● ACTION ITEM:
Determine the number of lines in the data below that hold "Arjunu"; give nothing but that number.

--- DATA RECORDS Enclosed Below ---

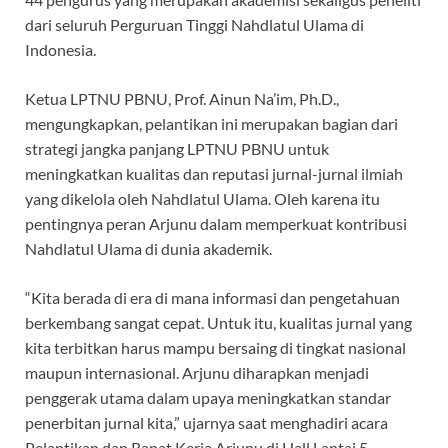
dari seluruh Perguruan Tinggi Nahdlatul Ulama di
Indonesia.
Ketua LPTNU PBNU, Prof. Ainun Na’im, Ph.D.,
mengungkapkan, pelantikan ini merupakan bagian dari
strategi jangka panjang LPTNU PBNU untuk
meningkatkan kualitas dan reputasi jurnal-jurnal ilmiah
yang dikelola oleh Nahdlatul Ulama. Oleh karena itu
pentingnya peran Arjunu dalam memperkuat kontribusi
Nahdlatul Ulama di dunia akademik.
“Kita berada di era di mana informasi dan pengetahuan
berkembang sangat cepat. Untuk itu, kualitas jurnal yang
kita terbitkan harus mampu bersaing di tingkat nasional
maupun internasional. Arjunu diharapkan menjadi
penggerak utama dalam upaya meningkatkan standar
penerbitan jurnal kita,” ujarnya saat menghadiri acara
Pelantikan dan Rapat Kerja Arjunu di Hall Lantai 5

--- End of Enclosed DATA RECORDS ---

● OUTPUT BELOW:
3